▶ [The tasks]:
a – In the SHA-1 discussion, what kind of algorithm does the last comment say SHA-1 is, instead of an encryption scheme?
b – Write the next part of the SHA-1 discussion, picking up after its last sentence.

▶ [Page text]:
Break only affects carefully constructed messages

[Sam Ruby (8995)]

The new SHA-1 break only affects very carefully constructed messages. This means that it is completely useless for an attacker impersonating an existing message, unless that message was purposely constructed to be attackable. The attack is only useful if the attacker creates both messages, and the attacker can choose the exact format of both messages.

Re:Break only affects carefully constructed messag

[johnhennessy (94737)]

Totally agree, however in the crypto community (which I cannot claim to be part of) the consensus is generally that if a weakness if found in an algorithm then it begs the question - "what other weaknesses are there".

Once an algorithms strength is in doubt by the presence of even one weakness people feel very reluctant to trust it.

Its probably up to everyone to see how this affects their own circumstances. Crypto is always about Knowing your enemy (the paranoia has now kicked in !). When picking a scheme one always makes a number of assumptions - Who are you keeping the information hidden from, what resources do they have, how badly do they want it.

No crypto is powerful, or clever enough (yet!) to be completely unbreakable so its all down to making assumptions:

1)
Would someone be willing to pay $38 million (assuming this is correct) to get my credit card number - probably not.

2)
Would someone be willing to pay $38 million to get insider info on a merger between two banks - each worth over $10 billion.

What unsettles people is that their previous assumptions on SHA-1 are now invalid.

Price

[Uber Banker (655221)]

The £38mn is to build the machine. It is in 1-time use for 56 hours.

There are 8776 hours in a year. Assume the machine has a life of 3 years before it becomes obselete. That means (discouting TVM at 0% for simplicity) the machine can do 470 problems of this type in three years, breaking even at a little over $80 per problem.

Damn that just got a lot lot cheaper.

Re:Price

[Uber Banker (655221)]

Apologies, $80k per problem.

Re:Break only affects carefully constructed messag

[Vellmont (569020)]

2)
Would someone be willing to pay $38 million to get insider info on a merger between two banks - each worth over $10 billion.


Except SHA-1 isn't an encryption scheme, it's a hashing algorithm. For your 38 million you could construct an machine that would create two random messages that hash to the same value. Totally useless. Really what you want to do is find a message that hashes to the same value of a specific message. Or even better you'd want to create an arbitrary message, tack on some header or footer and have that hash to some chosen hash.

Part of a data file:

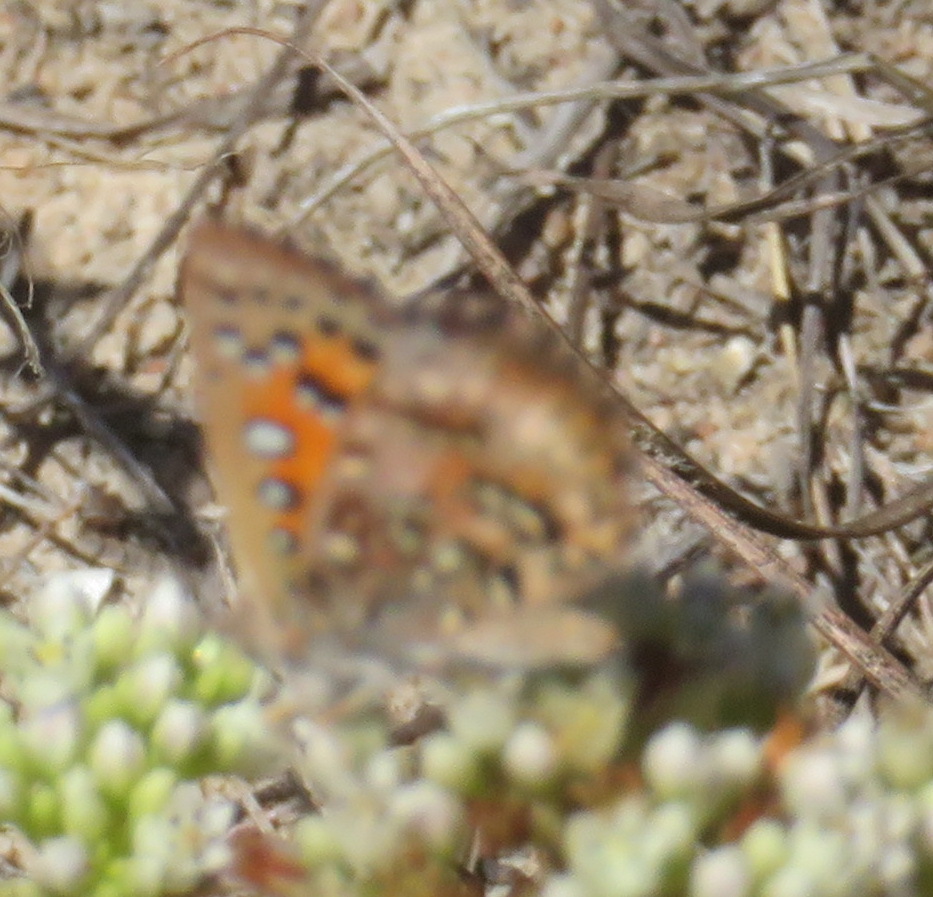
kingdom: Animalia
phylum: Arthropoda
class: Insecta
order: Lepidoptera
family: Lycaenidae
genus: Aloeides
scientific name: Aloeides pierus
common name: Dull copper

▶ [Task answers]:
a – A hashing algorithm.

b –
If I understand message signing and digital signatures, an attacker wants to make it look like they're the intended target. Say I send a signed message to my bank saying "please transfer $1,000,000 to account 123456". An attacker wants to generate a message like "please transfer $1,000,000 to account -attacker account number- that will hash to the same value, so he/she can use the same signed digital signature. The 38 million dollar device won't be able to do that in 56 hours, I doubt you could do it in 56 years (and I highly suspect it would take MUCH MUCH longer).

Re:"begs the question"

[DrSkwid (118965)]

it look prescriptive. passe is Grammar up

sure You ? are

Re:Break only affects carefully constructed messag

[arkhan_jg (618674)]

Yes, but say someone creates a document (such as a contract) for you to digitally sign.

If they're prepared to spend a realistic level of time on it they could create two of them that hash to the same thing, with a small but effective change to the second.

You sign the first with SHA-1, but your signature also matches on the second, putting you in a weak position when you try and claim "I didn't sign _that_!"

The time/money requirements to do this aren't really practical yet, but they will be soon.

As the sub says, time to start shifting off SHA-1.

Re:Break only affects carefully constructed messag

[Everleet (785889)]

And you only have to construct 2^69 different contracts with the same meaning.

Creating pseudo-random numbers that hash to the same value != making any arbitrary document hash to the same value.

Making collisions easy

[Sweetshark (696449)]

I presume that finding two colliding contracts both written in a meaningful and legally binding language is harder than finding a simple collision.
Write the contract in MS Word and use huge uncompressed BMPs for the company logos. You have instantly enough space for subtile changes to create collisions.

Collision free hash?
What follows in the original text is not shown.